Proceedings-1996; By Diane L. Whitmer; Summary by Maria Christophel (2006) This article provides a brief insight of the benefits inherent in using the team approach for writing policies and procedures. The article provides a method for structuring the documentation teams, for planning the writing, and for developing the documentation. The article describes team consensus, sense of ownership, stronger writing skills, and sense of hard-earned accomplishment as benefits of using the team approach.
Intercom-March 2000; By Jennifer L. Lambe; Summary by Maria Christophel (2006) This article acknowledges the various techniques for gathering information, but it provides techniques for conducting successful interview with subject matter experts (SMEs). The article notes that SMEs may have various degrees of communication skills and therefore, it is the writer’s (interviewer’s) job to get prepared to optimize the results of the interview. It provides steps that should be taken prior, during, and after the interview. The steps prior to the interview include defining objectives, preparing for the meeting, and being punctual. The steps for during the interview include using active listening skills, asking open-ended questions, politely controlling the interview, repeating information to ensure understanding, identifying gaps, being accurate, organizing the information, and making no promises. The steps for closing the interview include thanking the SMEs, asking permission to follow up, reviewing notes immediately after the interview.

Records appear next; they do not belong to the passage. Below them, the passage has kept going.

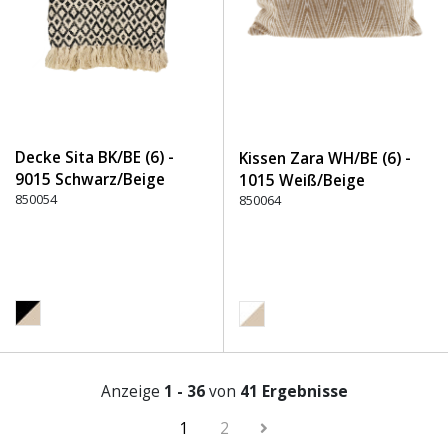
Decke Sita BK/BE (6) -
Kissen Zara WH/BE (6) -
9015 Schwarz/Beige
1015 Weiß/Beige
850054
850064
Anzeige
1 - 36
von
41 Ergebnisse
1
2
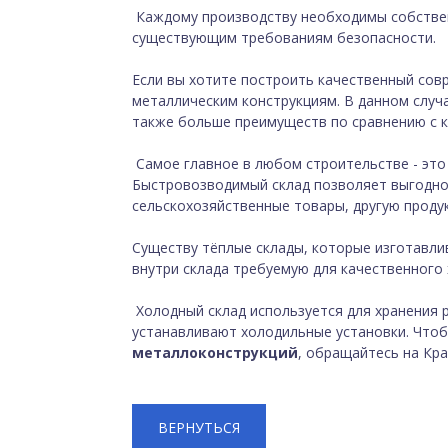
Каждому производству необходимы собстве
существующим требованиям безопасности.
Если вы хотите построить качественный сов
металлическим конструкциям. В данном случ
также больше преимуществ по сравнению с 
Самое главное в любом строительстве - это 
Быстровозводимый склад позволяет выгодно
сельскохозяйственные товары, другую проду
Существу тёплые склады, которые изготавли
внутри склада требуемую для качественного 
Холодный склад используется для хранения 
устанавливают холодильные установки. Что
металлоконструкций
, обращайтесь на Кр
ВЕРНУТЬСЯ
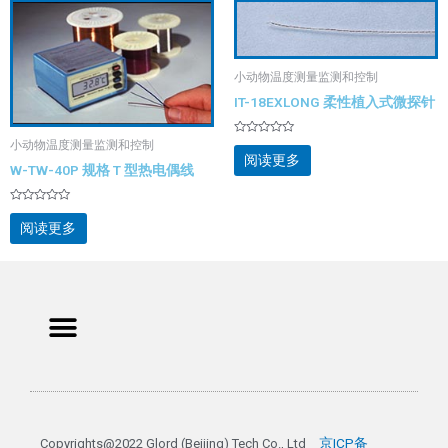
小动物温度测量监测和控制
IT-18EXLONG 柔性植入式微探针
评
小动物温度测量监测和控制
分
阅读更多
0
W-TW-40P 规格 T 型热电偶线
&sol;
5
评
分
阅读更多
0
&sol;
5
Menu
京ICP备
Copyrights@2022 Glord (Beijing) Tech Co., Ltd 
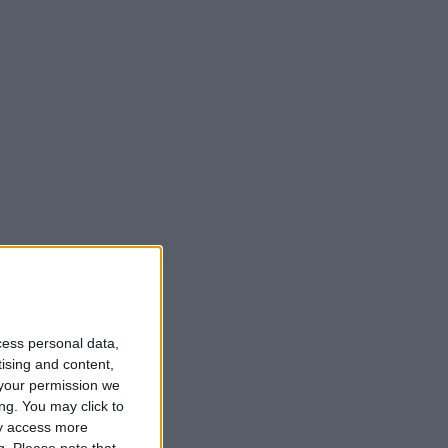
cess personal data,
tising and content,
your permission we
ng. You may click to
ay access more
g.
Please note that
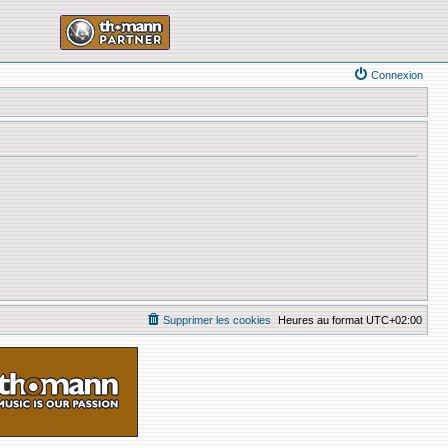
Connexion
Supprimer les cookies
Heures au format
UTC+02:00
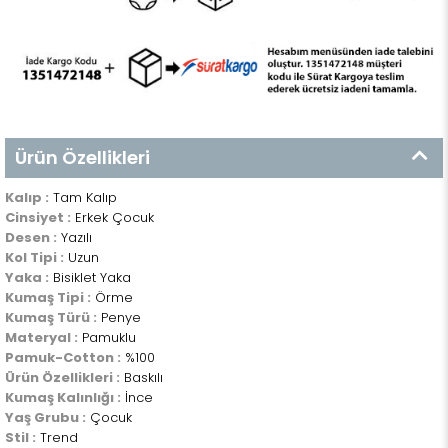
Ürün Özellikleri
Kalıp :
Tam Kalıp
Cinsiyet :
Erkek Çocuk
Desen :
Yazılı
Kol Tipi :
Uzun
Yaka :
Bisiklet Yaka
Kumaş Tipi :
Örme
Kumaş Türü :
Penye
Materyal :
Pamuklu
Pamuk-Cotton :
%100
Ürün Özellikleri :
Baskılı
Kumaş Kalınlığı :
İnce
Yaş Grubu :
Çocuk
Stil :
Trend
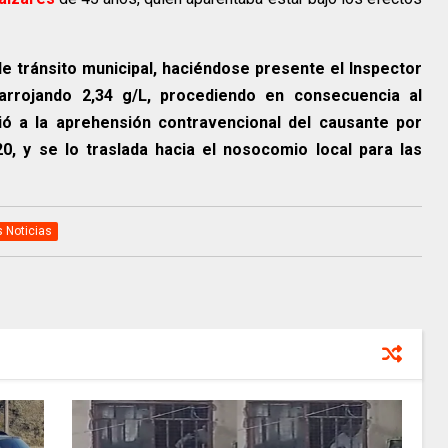
 de tránsito municipal, haciéndose presente el Inspector
, arrojando 2,34 g/L, procediendo en consecuencia al
ió a la aprehensión contravencional del causante por
0, y se lo traslada hacia el nosocomio local para las
s Noticias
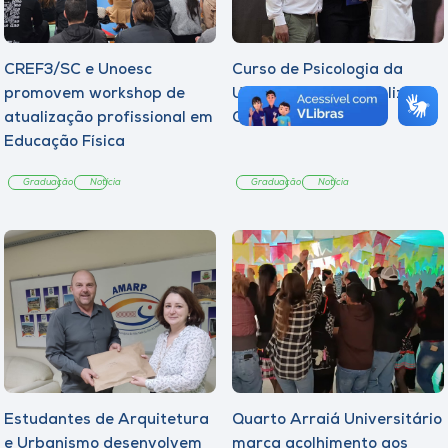
CREF3/SC e Unoesc
Curso de Psicologia da
promovem workshop de
Unoesc Joaçaba realiza 2ª
atualização profissional em
Cerimônia do Botton
Educação Física
Graduação
Notícia
Graduação
Notícia
Estudantes de Arquitetura
Quarto Arraiá Universitário
e Urbanismo desenvolvem
marca acolhimento aos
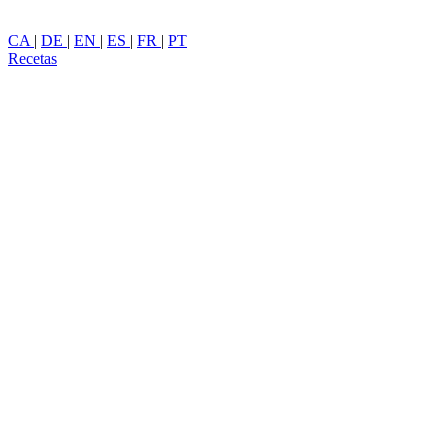
CA
|
DE
|
EN
|
ES
|
FR
|
PT
Recetas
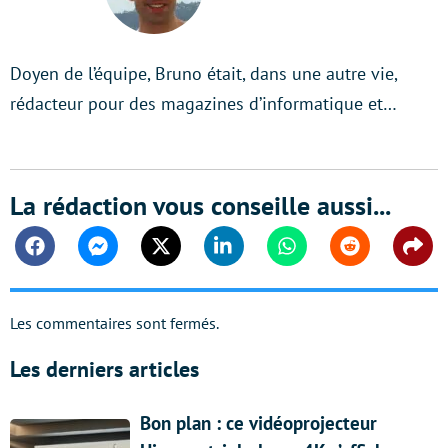
Doyen de l’équipe, Bruno était, dans une autre vie,
rédacteur pour des magazines d’informatique et…
La rédaction vous conseille aussi...
Facebook
Messenger
Twitter
Linkedin
Whatsapp
Reddit
Shar
Les commentaires sont fermés.
Les derniers articles
Bon plan : ce vidéoprojecteur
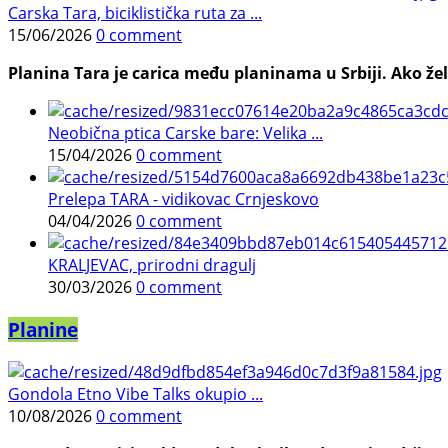
Carska Tara, biciklistička ruta za ...
15/06/2026
0 comment
Planina Tara je carica među planinama u Srbiji. Ako želi
Neobična ptica Carske bare: Velika ...
15/04/2026
0 comment
Prelepa TARA - vidikovac Crnjeskovo
04/04/2026
0 comment
KRALJEVAC, prirodni dragulj
30/03/2026
0 comment
Planine
Gondola Etno Vibe Talks okupio ...
10/08/2026
0 comment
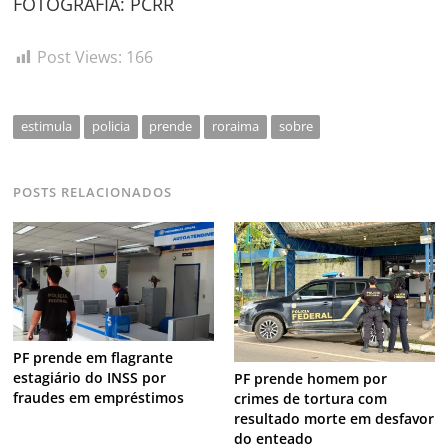
FOTOGRAFIA: PCRR
Post Views:
166
estimula
policia
prende
roraima
sobre
POSTS RELACIONADOS
PF prende em flagrante
estagiário do INSS por
PF prende homem por
fraudes em empréstimos
crimes de tortura com
resultado morte em desfavor
do enteado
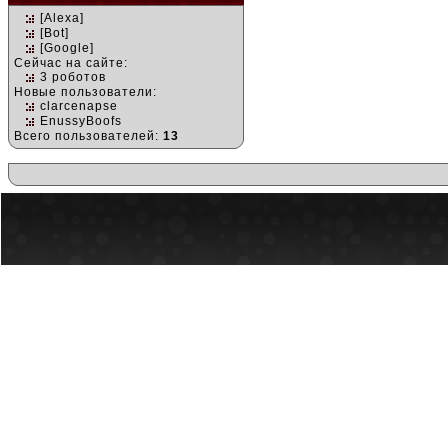
[Alexa]
[Bot]
[Google]
Сейчас на сайте:
3 роботов
Новые пользователи:
clarcenapse
EnussyBoofs
Всего пользователей:
13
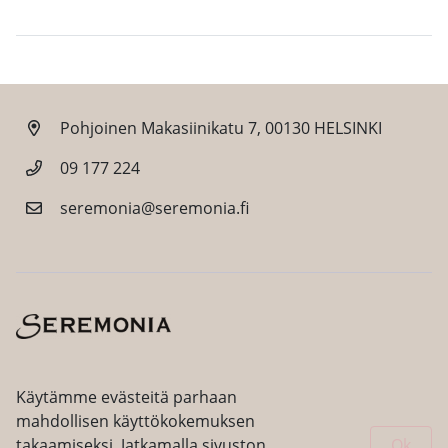
Pohjoinen Makasiinikatu 7, 00130 HELSINKI
09 177 224
seremonia@seremonia.fi
Facebook
Instagram
Käytämme evästeitä parhaan
mahdollisen käyttökokemuksen
takaamiseksi. Jatkamalla sivuston
Ok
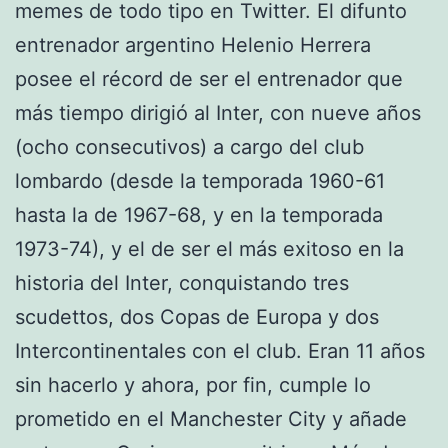
memes de todo tipo en Twitter. El difunto
entrenador argentino Helenio Herrera
posee el récord de ser el entrenador que
más tiempo dirigió al Inter, con nueve años
(ocho consecutivos) a cargo del club
lombardo (desde la temporada 1960-61
hasta la de 1967-68, y en la temporada
1973-74), y el de ser el más exitoso en la
historia del Inter, conquistando tres
scudettos, dos Copas de Europa y dos
Intercontinentales con el club. Eran 11 años
sin hacerlo y ahora, por fin, cumple lo
prometido en el Manchester City y añade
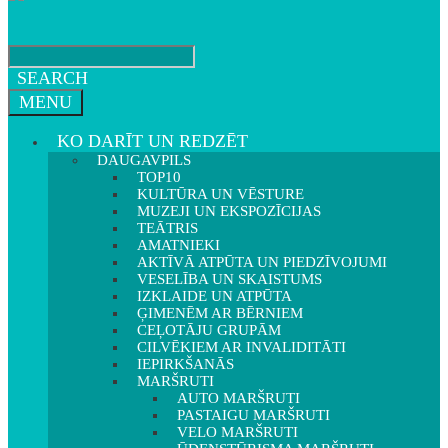
SEARCH
MENU
KO DARĪT UN REDZĒT
DAUGAVPILS
TOP10
KULTŪRA UN VĒSTURE
MUZEJI UN EKSPOZĪCIJAS
TEĀTRIS
AMATNIEKI
AKTĪVĀ ATPŪTA UN PIEDZĪVOJUMI
VESELĪBA UN SKAISTUMS
IZKLAIDE UN ATPŪTA
ĢIMENĒM AR BĒRNIEM
CEĻOTĀJU GRUPĀM
CILVĒKIEM AR INVALIDITĀTI
IEPIRKŠANĀS
MARŠRUTI
AUTO MARŠRUTI
PASTAIGU MARŠRUTI
VELO MARŠRUTI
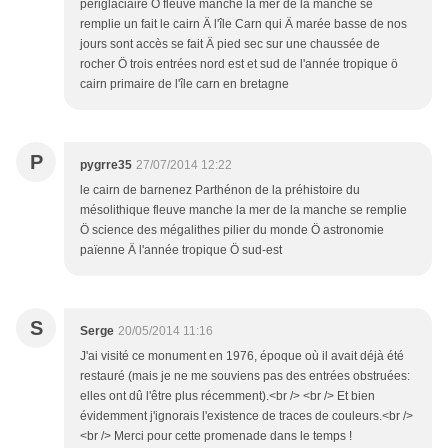
périglaciaire Ö fleuve manche la mer de la manche se
remplie un fait le cairn Ä l'île Carn qui Ä marée basse de nos
jours sont accès se fait Ä pied sec sur une chaussée de
rocher Ö trois entrées nord est et sud de l'année tropique ö
cairn primaire de l'île carn en bretagne
P
pygrre35
27/07/2014 12:22
le cairn de barnenez Parthénon de la préhistoire du
mésolithique fleuve manche la mer de la manche se remplie
Ö science des mégalithes pilier du monde Ö astronomie
païenne Ä l'année tropique Ö sud-est
S
Serge
20/05/2014 11:16
J'ai visité ce monument en 1976, époque où il avait déjà été
restauré (mais je ne me souviens pas des entrées obstruées:
elles ont dû l'être plus récemment).<br /> <br /> Et bien
évidemment j'ignorais l'existence de traces de couleurs.<br />
<br /> Merci pour cette promenade dans le temps !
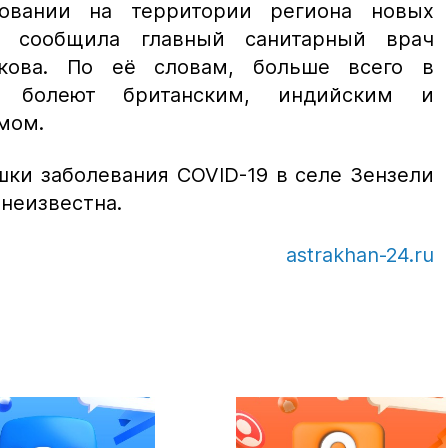
овании на территории региона новых
а сообщила главный санитарный врач
кова. По её словам, больше всего в
ти болеют британским, индийским и
мом.
ки заболевания COVID-19 в селе Зензели
неизвестна.
astrakhan-24.ru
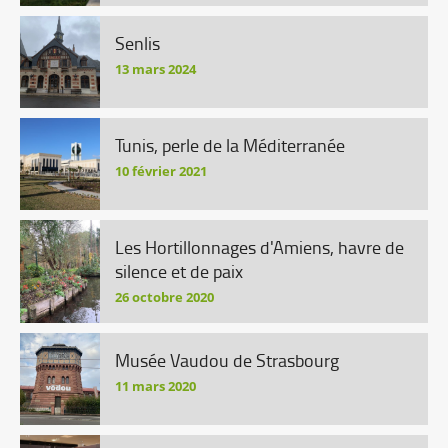
Senlis
13 mars 2024
Tunis, perle de la Méditerranée
10 février 2021
Les Hortillonnages d'Amiens, havre de
silence et de paix
26 octobre 2020
Musée Vaudou de Strasbourg
11 mars 2020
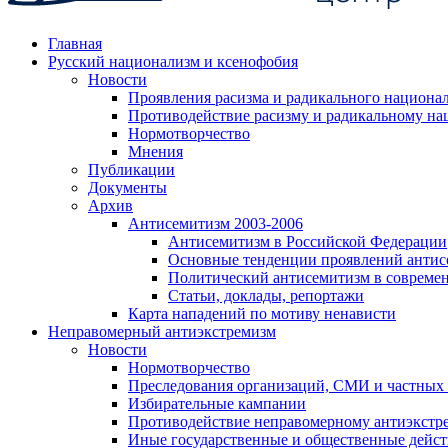
Главная
Русский национализм и ксенофобия
Новости
Проявления расизма и радикального национа
Противодействие расизму и радикальному на
Нормотворчество
Мнения
Публикации
Документы
Архив
Антисемитизм 2003-2006
Антисемитизм в Российской Федерации
Основные тенденции проявлений антис
Политический антисемитизм в совреме
Статьи, доклады, репортажи
Карта нападений по мотиву ненависти
Неправомерный антиэкстремизм
Новости
Нормотворчество
Преследования организаций, СМИ и частных
Избирательные кампании
Противодействие неправомерному антиэкстр
Иные государственные и общественные дейст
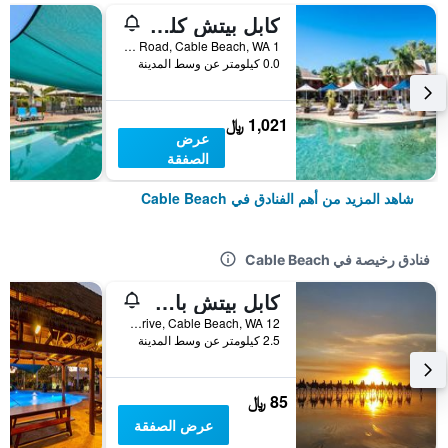
كابل بيتش كلوب ريزورت آند سبا
1 Cable Beach Road, Cable Beach, WA, أستراليا
0.0 كيلومتر عن وسط المدينة
1,021 ﷼
عرض
الصفقة
شاهد المزيد من أهم الفنادق في Cable Beach
فنادق رخيصة في Cable Beach
كابل بيتش باكباكرز - هوستل
12 Sanctuary Drive, Cable Beach, WA, أستراليا
2.5 كيلومتر عن وسط المدينة
85 ﷼
عرض الصفقة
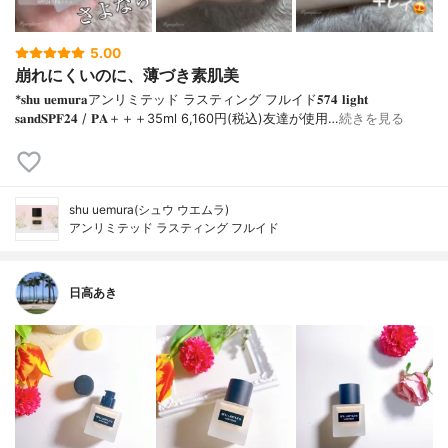
5.00
崩れにくいのに、薄づき素肌美
*𝐬𝐡𝐮 𝐮𝐞𝐦𝐮𝐫𝐚アンリミテッド ラスティング フルイド𝟓𝟕𝟒 𝐥𝐢𝐠𝐡𝐭
𝐬𝐚𝐧𝐝𝐒𝐏𝐅𝟐𝟒 / 𝐏𝐀＋＋＋⁡35ml 6,160円(税込)⁡友達が使用…
続きを見る
shu uemura(シュウ ウエムラ)
アンリミテッド ラスティング フルイド
日高あき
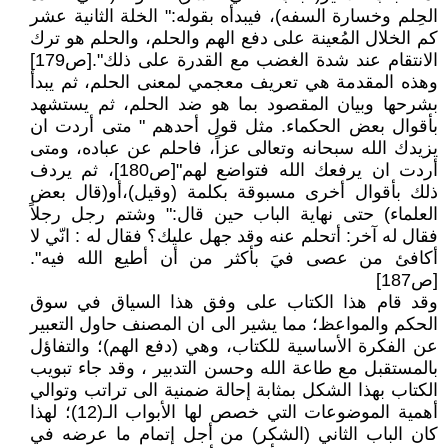
الحِلم وخسارة السفه)، فيبدأه بقوله:" الخلة الثانية عشر
كم الخلال المُعينة على دفع الهم والحلم، والحلم هو ترك
الانتقام عند شدة الغضب مع القدرة على ذلك".[ص179]
وهذه المقدمة هي تعريف معجمي لمعنى الحلم، ثم يبدأ
بشرحها وبيان المقصود بما هو ضد الحلم، ثم يستشهد
بأقوال بعض الحكماء. مثل قول أحدهم " متى أردت ان
يزيدك الله سبحانه وتعالى عزاً، فاحلم عن عباده، ومتى
أردت ان يرفعك الله فتواضع لهم"[ص180]، ثم يردف
ذلك بأقوال أخرى مسبوقة بكلمة (وقيل)،أو(قال بعض
العلماء) حتى نهاية الباب حين قال:" وشتم رجل رجلاً
فقال له آخر: أتحلم عنه وقد جهل عليك؟ فقال له : انّي لا
أكافئ من عصى فيَ بأكثر من أن أطيع الله فيه".
[ص187]
وقد قام هذا الكتاب على وفق هذا السياق في سوق
الحكم والمواعظ؛ مما يشير الى ان المصنف حاول التعبير
عن الفكرة الأساسية للكتاب، وهي (دفع الهم)؛ والتفاؤل
بالمستقبل مع طاعة الله وحسن التدبير ، وقد جاء تبويب
الكتاب بهذا الشكل بمثابة إحالة ضمنية الى تراتب وتوالي
أهمية الموضوعات التي خصص لها الأبواب الـ(12)؛ لهذا
كان الباب الثاني (الشكر) من أجل إتمام ما عرضه في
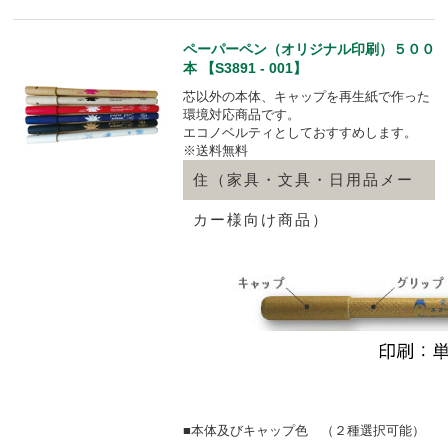
ペーパーペン（オリジナル印刷）５００
本 【S3891 - 001】
芯以外の本体、キャップを再生紙で作った
環境対応商品です。
エコノベルティとしておすすめします。
※送料無料
住（家具・文具・日用品メー
カー様向け商品）
■本体及びキャップ色 （２種選択可能）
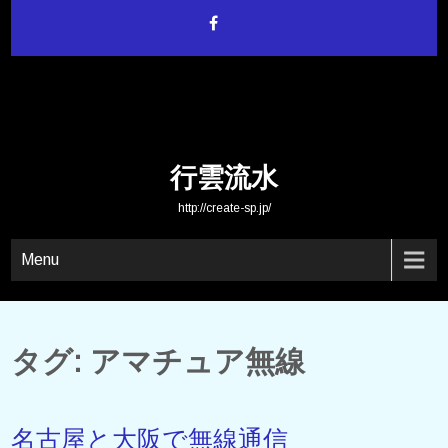
Skip
to
content
行雲流水
http://create-sp.jp/
Menu
タグ:
アマチュア無線
名古屋と大阪で無線通信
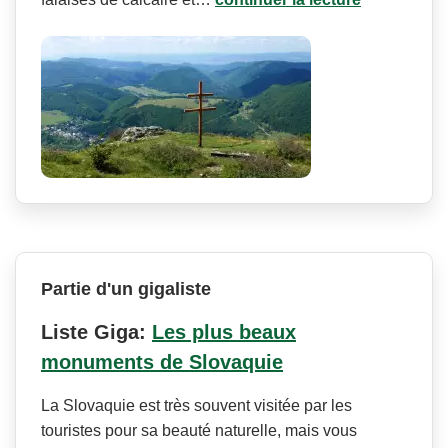
Partie d'un gigaliste
Liste Giga:
Les plus beaux
monuments de Slovaquie
La Slovaquie est très souvent visitée par les
touristes pour sa beauté naturelle, mais vous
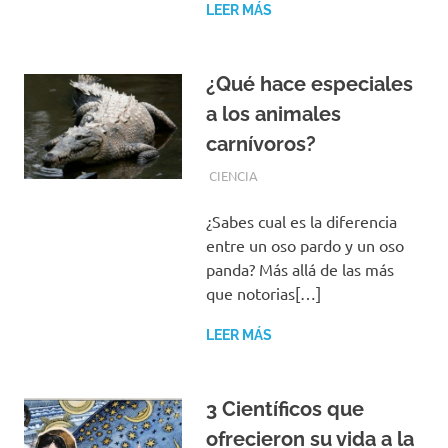
LEER MÁS
¿Qué hace especiales
a los animales
carnívoros?
AGOSTO 9, 2019
REDACCIONES
CIENCIA
¿Sabes cual es la diferencia
entre un oso pardo y un oso
panda? Más allá de las más
que notorias[…]
LEER MÁS
3 Científicos que
ofrecieron su vida a la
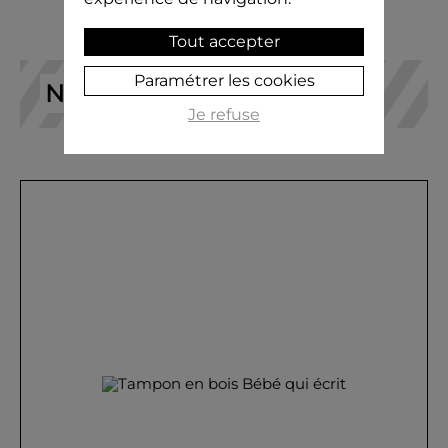
Tout accepter
Paramétrer les cookies
NOS RECOMMANDATIONS
Je refuse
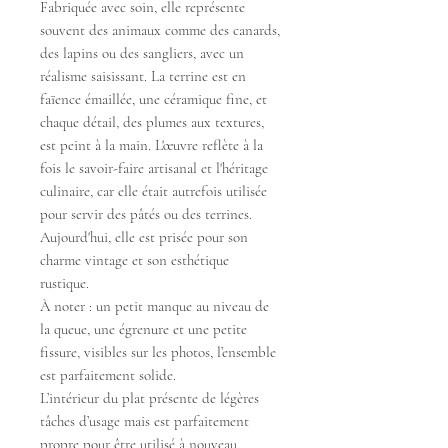
Fabriquée avec soin, elle représente
souvent des animaux comme des canards,
des lapins ou des sangliers, avec un
réalisme saisissant. La terrine est en
faïence émaillée, une céramique fine, et
chaque détail, des plumes aux textures,
est peint à la main. L'œuvre reflète à la
fois le savoir-faire artisanal et l'héritage
culinaire, car elle était autrefois utilisée
pour servir des pâtés ou des terrines.
Aujourd'hui, elle est prisée pour son
charme vintage et son esthétique
rustique.
À noter : un petit manque au niveau de
la queue, une égrenure et une petite
fissure, visibles sur les photos, l’ensemble
est parfaitement solide.
L’intérieur du plat présente de légères
tâches d’usage mais est parfaitement
propre pour être utilisé à nouveau.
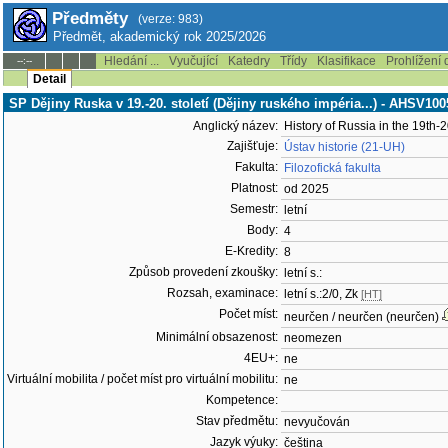
Předměty
(verze: 983)
Předmět, akademický rok 2025/2026
Hledání ...
Vyučující
Katedry
Třídy
Klasifikace
Prohlížení 
--:--
Detail
SP Dějiny Ruska v 19.-20. století (Dějiny ruského impéria...) - AHSV100
Anglický název:
History of Russia in the 19th-2
Zajišťuje:
Ústav historie (21-UH)
Fakulta:
Filozofická fakulta
Platnost:
od 2025
Semestr:
letní
Body:
4
E-Kredity:
8
Způsob provedení zkoušky:
letní s.:
Rozsah, examinace:
letní s.:2/0, Zk
[HT]
Počet míst:
neurčen / neurčen (neurčen)
Minimální obsazenost:
neomezen
4EU+:
ne
Virtuální mobilita / počet míst pro virtuální mobilitu:
ne
Kompetence:
Stav předmětu:
nevyučován
Jazyk výuky:
čeština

Proceedings-1994; Raymond E. Urgo; Summary by Maria Christophel (2006) This article is a brief summary of the discussion presented at the STC Conference. It introduces Flowcharting as a tool, which technical writers may use for communicating processes and procedures. This article notes the difference between a process and a procedure, and it defines the appropriateness of flowcharting for either. It mentions interrelation of processes, the source of flowcharting symbols, and the techniques of flowcharting design.
Proceedings-1995; Raymond E. Urgo; Summary by Maria Christophel (2006) This article provides a brief insight into flowcharting as a tool for documenting processes and procedures. It defines flowcharting and describes its origin, format, and style. It briefly discusses tools, training, and trends.
Proceedings-2002-By Ann Rockley; Summary by Maria Christophel (2006) This article defines dynamic content and provides examples of its use by companies of diverse operations and by E-commerce. It lists and explains the requirements for developing dynamic content, and provides a diagram that defines the process of dynamic content. It discusses the delivery of dynamic content documentation and explains the importance of dynamic content engines to retrieve the stored information. It notes this new writing method to be an opportunity for technical communicators, information designer/architect.